Bill Wilson has a commentary about insurance, which is widely read. For all of my insurance coverage nerds who love policy language, his blog and book are must reads. I made this same point six years ago in Insurance Commentary with Bill Wilson is a Good Insurance Coverage Read. It is still true today.
In a post you should read following mine, One of the Most Frustrating Claims of My Career, he made the following commentary:
Theft is also defined statutorily in many, or most, states. For example, here’s a typical definition: ‘A person commits theft of property if, with intent to deprive the owner of property, the person knowingly obtains or exercises control over the property without the owner’s effective consent.’
Could it be any clearer? Theft includes fraud, swindling, deception, etc. In fact, even if someone ‘obtains possession of property by lawful means and thereafter appropriates the property to the taker’s own use’ (e.g., conversion), they have committed a theft. So, even if the ‘purchaser’ had given the insured a valid check and later stopped payment on it with the intent of depriving the insured of its possession, a theft has been committed.
The insurer’s reference to ‘voluntary parting’ is immaterial. Voluntary parting is a loss often excluded by commercial property and crime forms. For example, the CP 10 30 10 00 covers theft but has the following exclusion:
‘Voluntary parting with any property by you or anyone else to whom you have entrusted the property if induced to do so by any fraudulent scheme, trick, device or false pretense.’
That doesn’t mean that voluntary parting isn’t theft…what it means is that the form covers theft but not when the theft occurs through voluntary parting due to fraud, trick, etc. More important, that language does not appear in the HO forms.

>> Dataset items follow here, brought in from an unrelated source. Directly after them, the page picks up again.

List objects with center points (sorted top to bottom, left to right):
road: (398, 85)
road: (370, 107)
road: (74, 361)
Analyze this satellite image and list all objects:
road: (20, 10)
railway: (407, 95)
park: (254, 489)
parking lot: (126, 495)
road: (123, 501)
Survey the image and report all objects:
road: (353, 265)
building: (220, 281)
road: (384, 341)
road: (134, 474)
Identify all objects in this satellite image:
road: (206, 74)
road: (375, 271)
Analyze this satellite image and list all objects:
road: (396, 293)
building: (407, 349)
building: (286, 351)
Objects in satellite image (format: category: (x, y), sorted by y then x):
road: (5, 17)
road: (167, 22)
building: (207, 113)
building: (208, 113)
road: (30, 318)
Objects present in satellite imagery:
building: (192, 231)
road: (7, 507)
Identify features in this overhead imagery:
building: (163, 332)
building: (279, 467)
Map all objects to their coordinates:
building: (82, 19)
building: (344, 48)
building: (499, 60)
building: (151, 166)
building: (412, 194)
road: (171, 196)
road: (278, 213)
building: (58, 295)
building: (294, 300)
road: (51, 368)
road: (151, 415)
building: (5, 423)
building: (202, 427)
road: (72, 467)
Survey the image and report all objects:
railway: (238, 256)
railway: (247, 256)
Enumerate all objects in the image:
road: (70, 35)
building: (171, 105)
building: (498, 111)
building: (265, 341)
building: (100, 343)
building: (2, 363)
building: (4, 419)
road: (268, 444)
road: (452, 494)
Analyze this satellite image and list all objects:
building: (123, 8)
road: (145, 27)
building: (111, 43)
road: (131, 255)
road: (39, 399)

We ran this claim by our faculty members and every single one of them said this was a theft…pure and simple. The position of the insurer that the insured no longer owns the ring and the claim is for a counterfeit check she now owns is a laughable premise (if this was a laughing matter). The insured’s loss is the ring, not the monetary funds represented by a counterfeit check (which is the purpose of that Additional Coverage). At the precise moment the insured exchanged the ring for a check known to be worthless by the other party, a theft occurred.
You will have to read the rest of the story by going to his blog. You should also note that the policyholder eventually had to seek an attorney.
The bottom-line lesson is that the more you read about how coverage applies, the better you become at helping policyholders obtain coverage. We read and study Bill Wilson at Merlin Law Group. So should you.
Thought For The Day
It’s not that I’m so smart, it’s just that I stay with problems longer.